A grouchy church member complained to the pastor of another church, “I just don’t get anything out of our worship services so I quit going to worship.”


“Tell me,” responded the pastor, “did you receive the benediction?  If so, you got a lot!”

I get a lot from our worship services, and don’t have to search to do so.  I’m surprised sometimes by what I receive from worship.  Sometimes it can be a very small thing to most eyes and ears, yet to mine its tremendous.  This happened at GPPC worship Sunday, August 30, 2015.


Carla was away, and GPPC member and seminarian Ashley Diaz Mejias was our preacher.  For the call “To Assemble in God’s name,” Ashley used an unsettling statement by Jurgen Moltmann:


“That is why faith, wherever it develops into hope,

causes not rest but unrest, not patience but impatience.

It does not calm the unquiet heart, but is itself this unquiet heart in man.

Those who hope in Christ cannot put up with reality as it is,

but begin to suffer under it, contradict it.

Peace with God means conflict with the world,

for the goad of the promised future

stabs inexorably into the flesh of every unfulfilled present.”


So deeply and strongly did the statement resonate with me, after worship I gathered up 20 bulletins to send to close friends.  I was like the woman who found her lost coin and called friends to come celebrate with her!


Why did the Moltmann statement strike so solidly a chord within me?  I’m not sure.  But it could be that it was liberating in the sense “the truth shall set you free.”  Maybe because it brought together a lot of rambling thoughts about the life of faith, and clarified that special life.


One thing the statement helped me see from a perspective I had not seen is that the Christian, living by faith, lives in two worlds, this everyday world of fallible laws and injustice, terrorism and corruption, as well as admirable efforts toward peace, fairness, and compassion.  And the other world variously referred to as the Kingdom of God, heaven, paradise.  There the follower of Christ stands, one foot in this fallible world and the other foot in the Kingdom of God.


This two-world stance was brought home to me today when a continuing controversy between Covenant Woods (CW), a Continuing Care Retirement Community, Administration and me was all but concluded.  The Administration thoughtfully saying it would rather I choose to stop having a blessing over breakfast in Health Care than their having to insist I quit and enforcing their order.


By way of explanation, Anne and I live at CW.  I help feed breakfast to a patient in Health Care three times a week.  It has developed that I pray a breakfast blessing with all patients eating in the breakfast room.

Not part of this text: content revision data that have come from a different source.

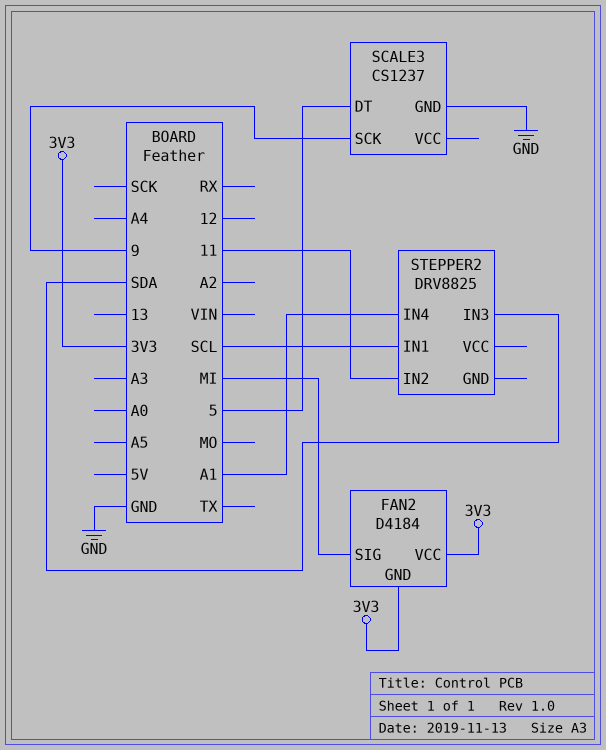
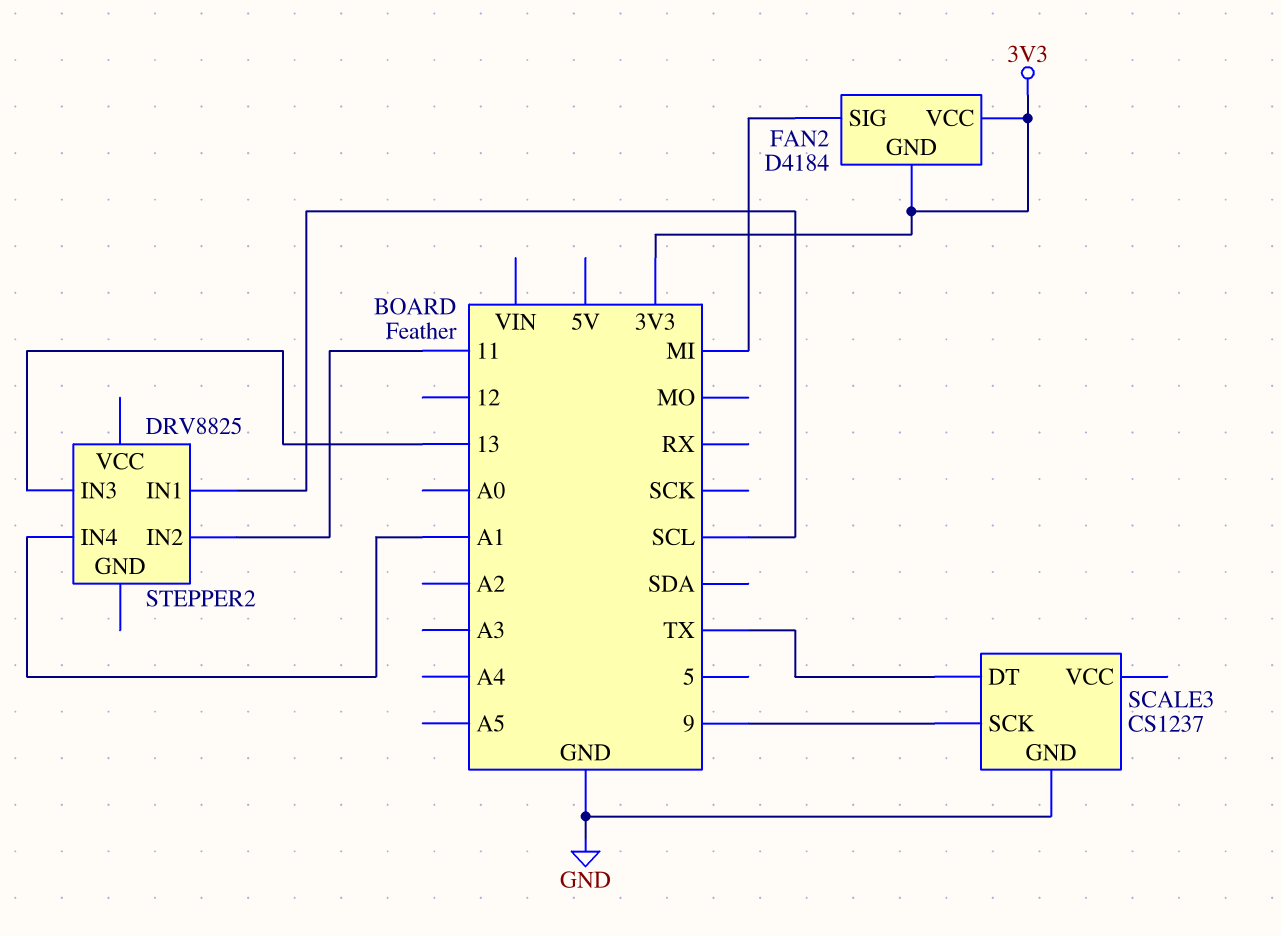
SCALE3 pin DT: 5 -> TX
STEPPER2 pin IN3: SDA -> 13

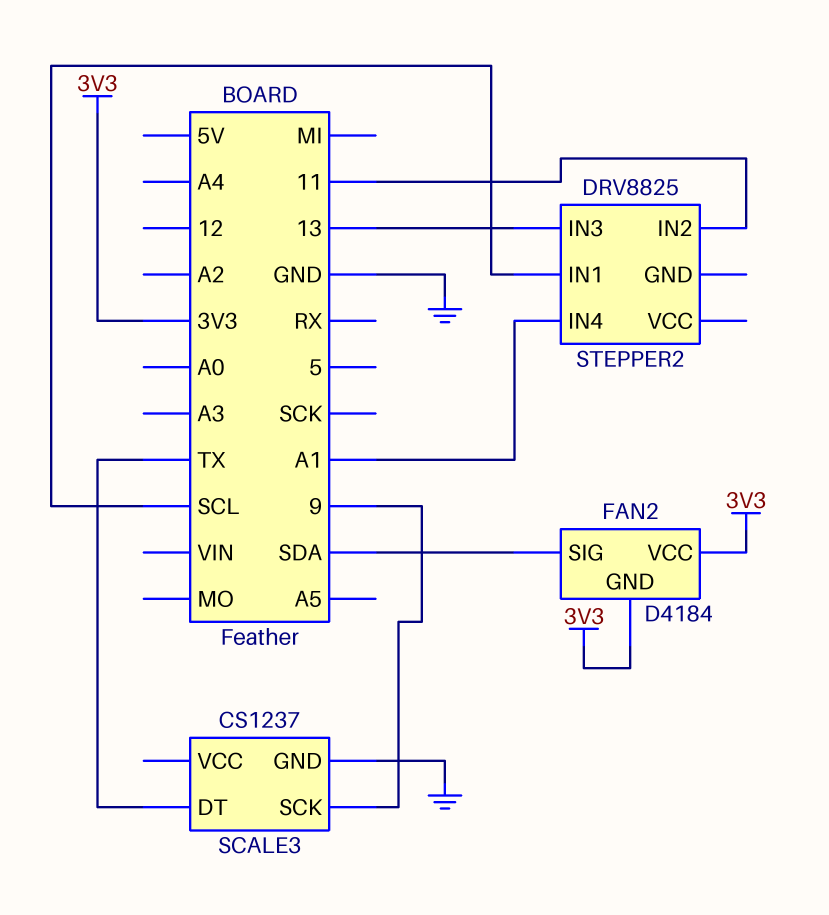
FAN2 pin SIG: MI -> SDA

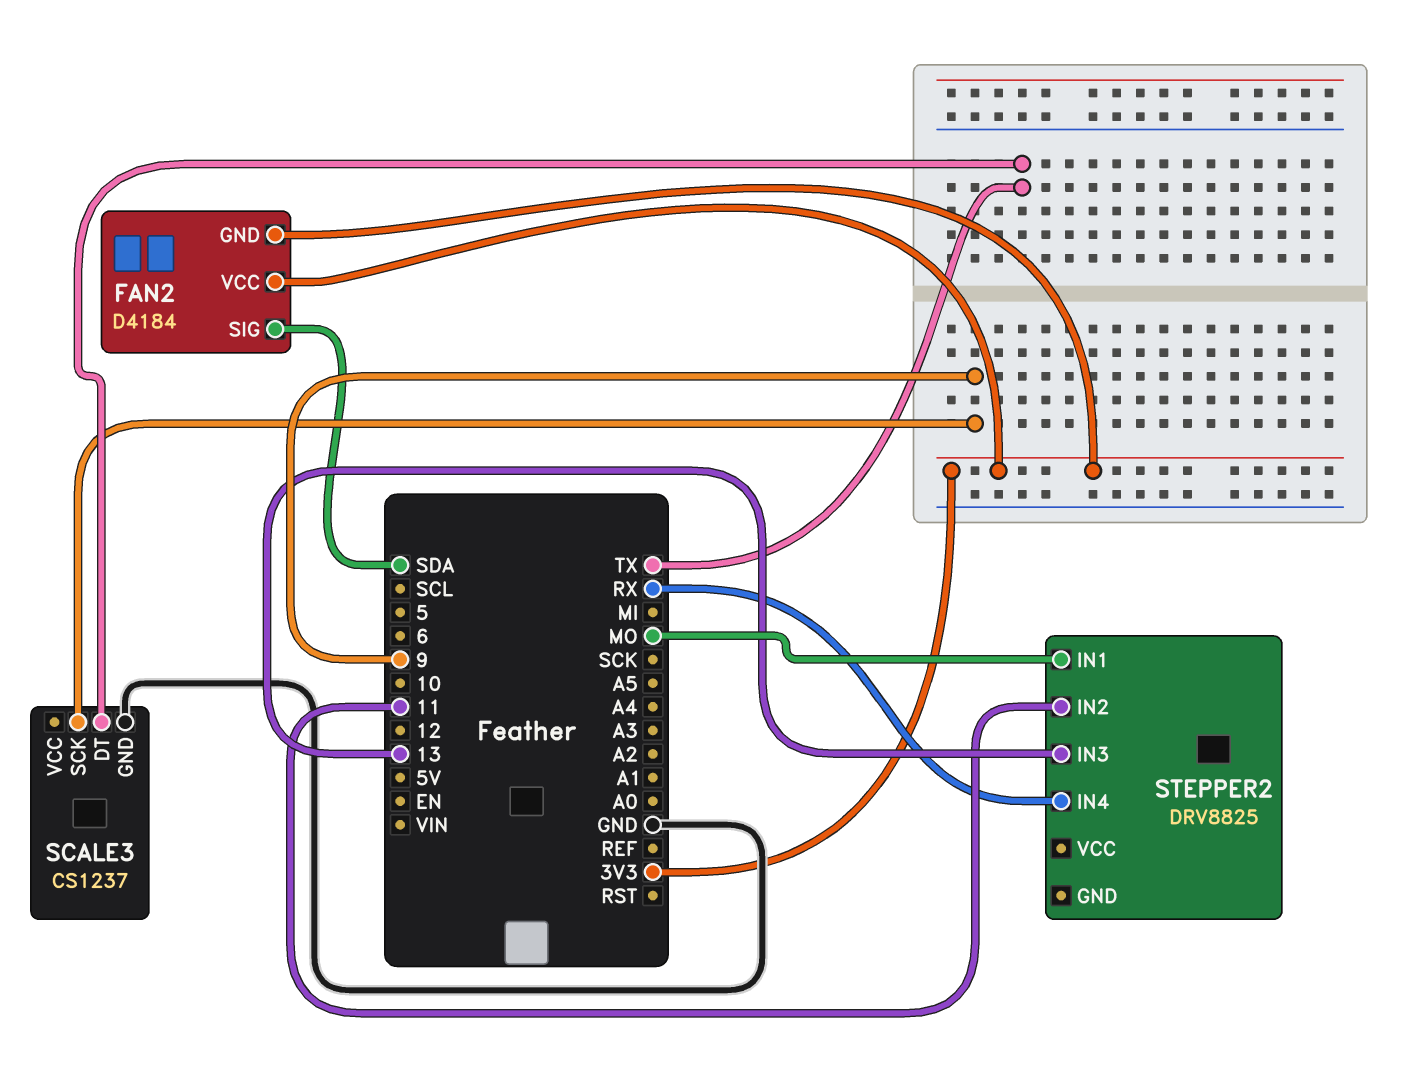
STEPPER2 pin IN1: SCL -> MO
STEPPER2 pin IN4: A1 -> RX

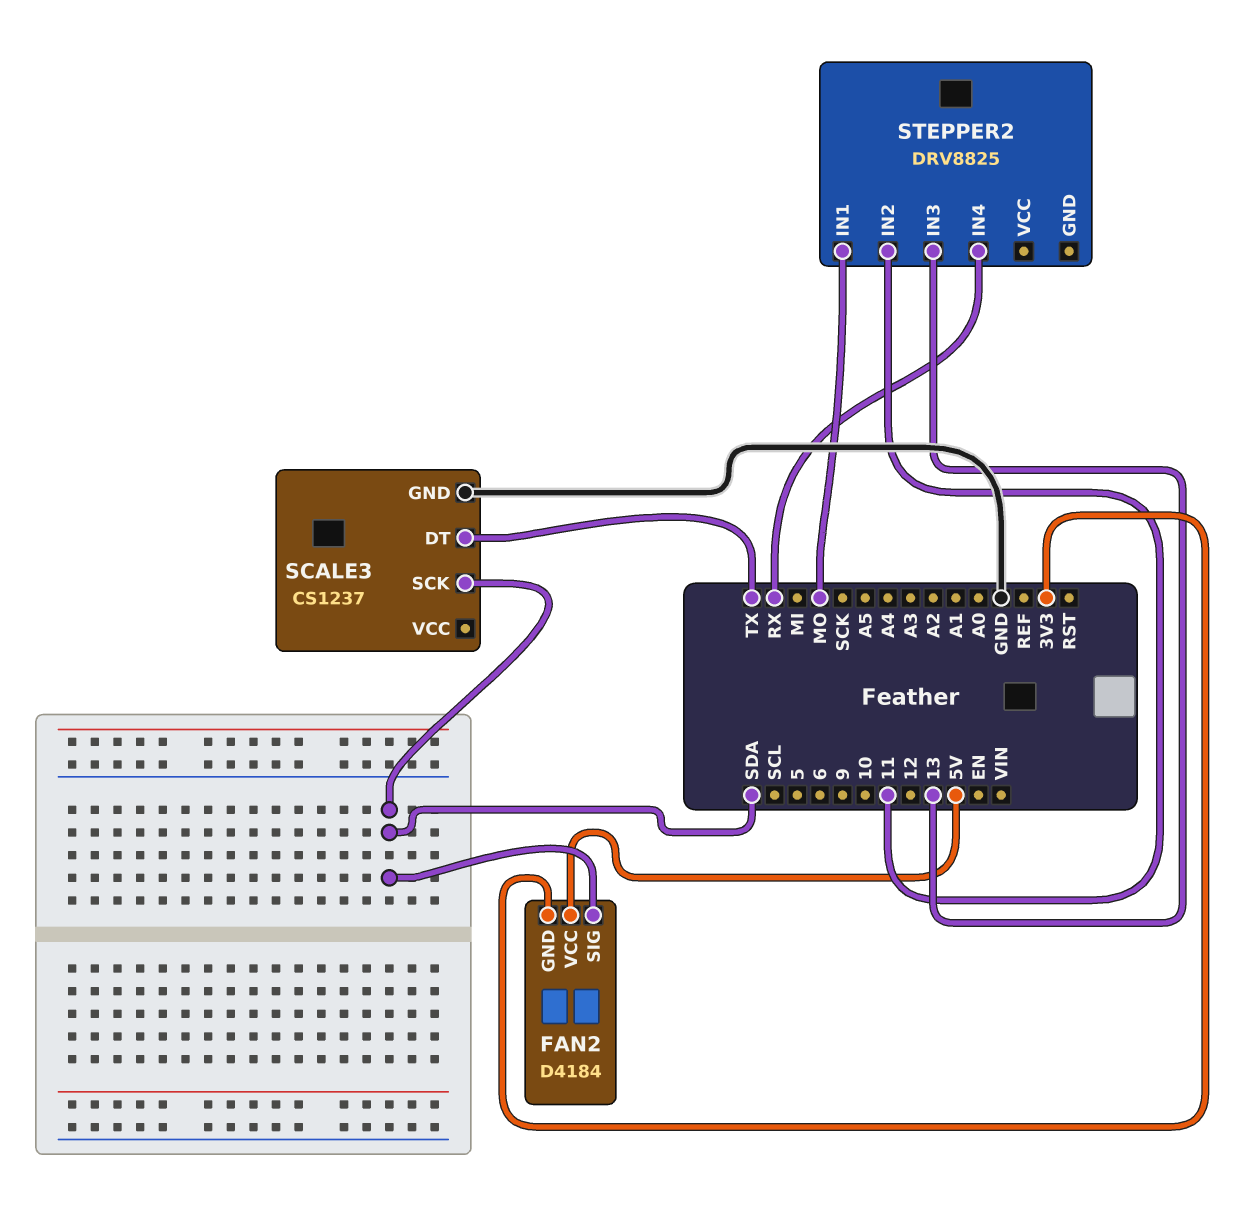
FAN2 pin VCC: 3V3 -> 5V
SCALE3 pin SCK: 9 -> SDA

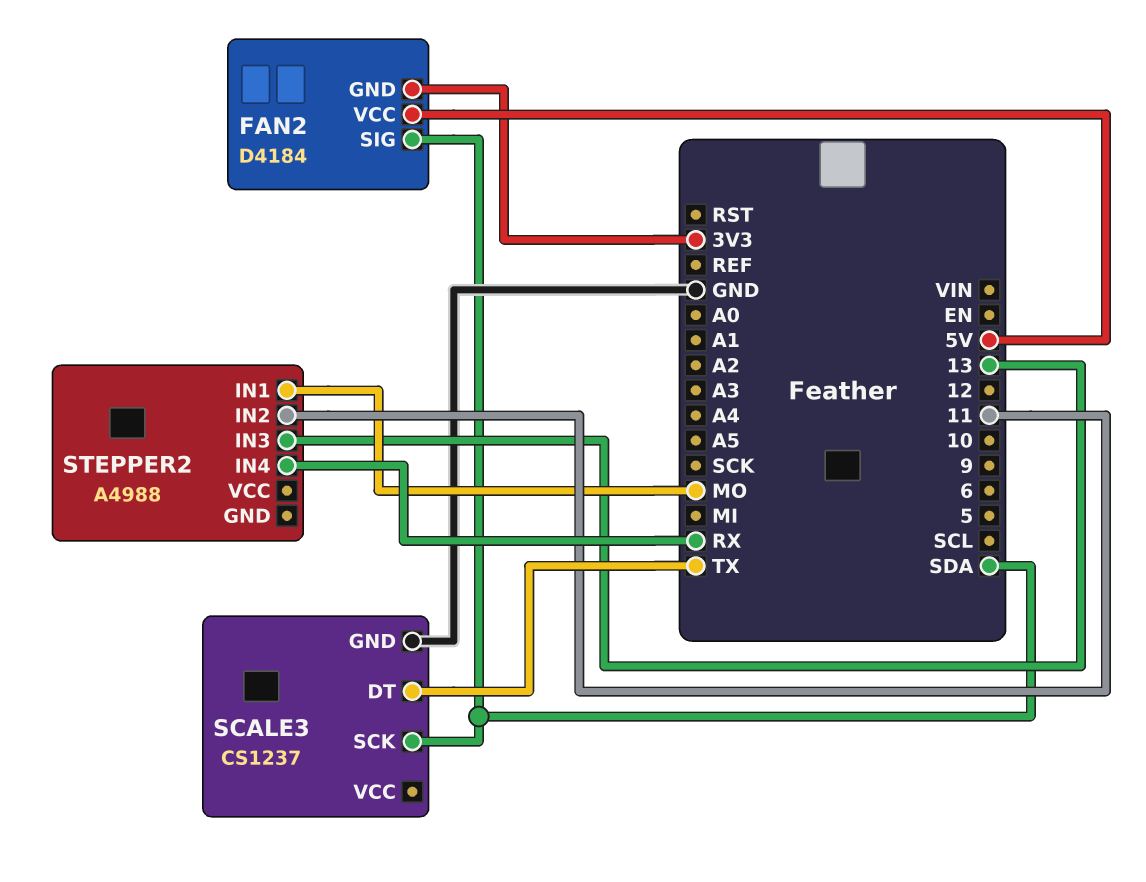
STEPPER2: DRV8825 -> A4988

The CW Administration has said that is against licensure regulations because the “public prayer” infringes on patients’ religious liberties.


Without going further into the controversy, my point with this story is the complexity of life when the ordinary Christian lives as a citizen of two worlds.  Moltmann chose his words carefully.

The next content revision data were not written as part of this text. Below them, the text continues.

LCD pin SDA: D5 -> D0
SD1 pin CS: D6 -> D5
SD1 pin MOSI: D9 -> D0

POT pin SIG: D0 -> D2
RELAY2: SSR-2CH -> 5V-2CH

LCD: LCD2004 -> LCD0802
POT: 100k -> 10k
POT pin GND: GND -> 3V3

What is the right answer?  Is it an infringement on patients’ religious liberties to offer public prayer in the Health Care breakfast room where the patients must come to eat?  What about the patients who desire, indeed, ask for, prayer?  Could it be that the Administration, consciously or unconsciously, is standing in the Kingdom when it safeguards the religious liberties of patients who may be incapable of protecting their liberties?  Maybe I have not been sufficiently circumspect in this matter.


The controversy, going on now for a month or two, has been stimulating and stressful.  That is the nature of the life of faith, not because Moltmann says it, but because it is, and our Scriptures caution us accordingly time and time again.


Kim Sydnor joins our Session later this month as a minister member. His is the concluding reflection from the Session class of 2019, who have been sharing in this space throughout the summer. Kim and Anne recently moved from King and Queen County, Virginia to Covenant Woods Retirement Community in Hanover County.  They had three children who married, thereby giving them a total of six children, and eight grands.  About a year ago they joined GPPC and are very pleased with that decision.